--- Excerpted passage Enclosed Below ---
New Delhi: Chikungunya has been on the rise in the national capital this year but is being under-reported due to shortage of testing facilities and high cost of diagnosis, doctors said.
Delhi’s three municipal corporations, which collect data for the entire city, have surprisingly reported just one case of chikungunya in Delhi until August 6, even though AIIMS said it treated over 70 patients in July alone.
Clearly, the data put out by the municipal bodies completely excludes the cases reported by the All India Institute of Medical Sciences (AIIMS) and may also have other omissions.
“In July, we received more than 70 positive chikungunya cases. There are much more chikungunya cases than dengue right now. They are also more this year than last couple of years,” said Lalit Dar, Professor (microbiology) at AIIMS.
Chikungunya, however, is not as dangerous as dengue in which there is also a risk of bleeding, he said.
A typical chikungunya patient manifests high-grade fever, severe joint pain, headache, muscle pain, joint swelling, or rash.
Chikungunya fever persists for 3-7 days, while joint pain might persist for a week. Doctors recommend ‘symptomatic treatment’ for chikungunya and also intake of a lot of fluids.
Suranjit Chatterjee, Senior Consultant (internal medicine) at Indraprastha Apollo hospital, said: “I am getting 2-3 patients each day. In the past three days, of the 10 patients checked for chikungunya, seven were found to be positive.”
--- End of Enclosed Excerpted passage ---
--- Dataset content Enclosed Below ---
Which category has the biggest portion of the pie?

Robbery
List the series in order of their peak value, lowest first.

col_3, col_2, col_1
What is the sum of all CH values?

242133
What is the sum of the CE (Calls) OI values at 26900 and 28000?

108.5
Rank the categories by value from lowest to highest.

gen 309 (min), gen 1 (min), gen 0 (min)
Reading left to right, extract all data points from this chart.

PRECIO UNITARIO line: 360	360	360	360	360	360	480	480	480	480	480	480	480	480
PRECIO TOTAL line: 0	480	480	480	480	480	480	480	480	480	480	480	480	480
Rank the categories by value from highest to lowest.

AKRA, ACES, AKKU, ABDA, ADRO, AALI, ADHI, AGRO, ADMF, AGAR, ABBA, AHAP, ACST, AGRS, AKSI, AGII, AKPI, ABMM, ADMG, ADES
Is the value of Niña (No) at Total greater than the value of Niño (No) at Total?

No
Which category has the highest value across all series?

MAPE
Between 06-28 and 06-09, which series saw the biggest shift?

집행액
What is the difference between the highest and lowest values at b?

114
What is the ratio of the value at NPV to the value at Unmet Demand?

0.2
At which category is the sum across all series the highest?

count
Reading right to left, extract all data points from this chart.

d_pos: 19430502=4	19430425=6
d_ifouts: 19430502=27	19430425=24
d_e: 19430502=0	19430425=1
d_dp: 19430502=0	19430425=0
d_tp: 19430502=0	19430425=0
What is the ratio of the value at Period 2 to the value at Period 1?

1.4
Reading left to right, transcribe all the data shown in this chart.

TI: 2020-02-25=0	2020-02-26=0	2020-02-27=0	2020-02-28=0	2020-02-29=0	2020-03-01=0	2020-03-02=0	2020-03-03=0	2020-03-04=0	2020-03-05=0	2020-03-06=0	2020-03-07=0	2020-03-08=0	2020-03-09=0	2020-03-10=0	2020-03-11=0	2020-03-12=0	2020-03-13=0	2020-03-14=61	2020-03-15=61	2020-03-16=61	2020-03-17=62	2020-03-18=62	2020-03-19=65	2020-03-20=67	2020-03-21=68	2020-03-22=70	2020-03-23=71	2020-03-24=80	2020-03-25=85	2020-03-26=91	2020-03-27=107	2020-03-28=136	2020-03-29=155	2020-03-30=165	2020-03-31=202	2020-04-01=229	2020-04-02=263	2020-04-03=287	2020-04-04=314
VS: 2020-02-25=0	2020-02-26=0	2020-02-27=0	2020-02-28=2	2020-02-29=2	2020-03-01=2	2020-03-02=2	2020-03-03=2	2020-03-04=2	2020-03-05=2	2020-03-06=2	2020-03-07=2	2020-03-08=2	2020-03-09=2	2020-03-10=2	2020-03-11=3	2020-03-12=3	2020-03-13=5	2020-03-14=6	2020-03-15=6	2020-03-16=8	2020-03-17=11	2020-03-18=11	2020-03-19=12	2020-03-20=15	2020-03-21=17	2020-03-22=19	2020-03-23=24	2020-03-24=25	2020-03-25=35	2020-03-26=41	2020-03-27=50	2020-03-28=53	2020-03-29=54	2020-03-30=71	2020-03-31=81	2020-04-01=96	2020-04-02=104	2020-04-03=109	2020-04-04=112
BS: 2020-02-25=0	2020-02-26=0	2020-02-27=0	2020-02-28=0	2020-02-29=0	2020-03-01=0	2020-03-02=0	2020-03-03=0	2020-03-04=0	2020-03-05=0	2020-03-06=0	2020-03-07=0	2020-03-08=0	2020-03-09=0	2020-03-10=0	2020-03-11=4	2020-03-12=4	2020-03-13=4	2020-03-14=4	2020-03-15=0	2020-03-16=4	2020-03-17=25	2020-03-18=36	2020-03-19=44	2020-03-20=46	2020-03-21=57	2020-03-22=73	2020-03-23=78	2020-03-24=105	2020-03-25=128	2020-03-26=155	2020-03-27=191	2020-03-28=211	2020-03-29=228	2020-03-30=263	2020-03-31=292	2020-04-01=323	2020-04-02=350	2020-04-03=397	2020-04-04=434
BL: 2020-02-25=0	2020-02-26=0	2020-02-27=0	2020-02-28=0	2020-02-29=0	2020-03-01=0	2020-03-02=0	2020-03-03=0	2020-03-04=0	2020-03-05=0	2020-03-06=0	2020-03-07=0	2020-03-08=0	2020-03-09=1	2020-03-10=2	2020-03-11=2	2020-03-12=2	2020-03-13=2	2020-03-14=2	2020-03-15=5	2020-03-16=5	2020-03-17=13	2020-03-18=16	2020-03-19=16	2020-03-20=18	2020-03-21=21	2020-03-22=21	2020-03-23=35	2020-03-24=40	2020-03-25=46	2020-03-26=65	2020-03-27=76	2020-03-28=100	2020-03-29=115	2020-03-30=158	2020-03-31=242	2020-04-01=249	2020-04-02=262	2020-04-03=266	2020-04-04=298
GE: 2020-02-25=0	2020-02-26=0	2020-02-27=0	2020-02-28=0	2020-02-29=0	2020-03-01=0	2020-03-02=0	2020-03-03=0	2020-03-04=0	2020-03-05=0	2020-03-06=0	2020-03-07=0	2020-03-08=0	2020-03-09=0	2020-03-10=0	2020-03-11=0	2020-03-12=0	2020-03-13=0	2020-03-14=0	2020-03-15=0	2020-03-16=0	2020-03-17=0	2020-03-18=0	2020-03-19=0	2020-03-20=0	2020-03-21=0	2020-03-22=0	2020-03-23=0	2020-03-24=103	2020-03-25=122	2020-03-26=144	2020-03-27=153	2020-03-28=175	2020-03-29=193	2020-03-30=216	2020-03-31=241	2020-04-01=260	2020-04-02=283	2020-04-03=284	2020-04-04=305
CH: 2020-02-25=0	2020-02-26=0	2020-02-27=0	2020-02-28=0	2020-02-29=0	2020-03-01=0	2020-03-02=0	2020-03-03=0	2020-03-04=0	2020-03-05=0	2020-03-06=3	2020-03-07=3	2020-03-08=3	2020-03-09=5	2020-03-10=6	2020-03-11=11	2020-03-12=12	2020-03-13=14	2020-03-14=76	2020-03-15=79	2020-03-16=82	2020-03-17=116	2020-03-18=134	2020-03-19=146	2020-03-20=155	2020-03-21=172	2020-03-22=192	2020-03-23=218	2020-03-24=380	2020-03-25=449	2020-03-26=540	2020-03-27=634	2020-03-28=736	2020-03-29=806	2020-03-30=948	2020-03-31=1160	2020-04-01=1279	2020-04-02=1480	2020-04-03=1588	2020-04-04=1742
--- End of Enclosed Dataset content ---
Change "testing facilities" to "diagnostic laboratories" in the chikungunya report from "New Delhi: Chikungunya" up to and including "in July alone.", and give that portion again.

New Delhi: Chikungunya has been on the rise in the national capital this year but is being under-reported due to shortage of diagnostic laboratories and high cost of diagnosis, doctors said.
Delhi’s three municipal corporations, which collect data for the entire city, have surprisingly reported just one case of chikungunya in Delhi until August 6, even though AIIMS said it treated over 70 patients in July alone.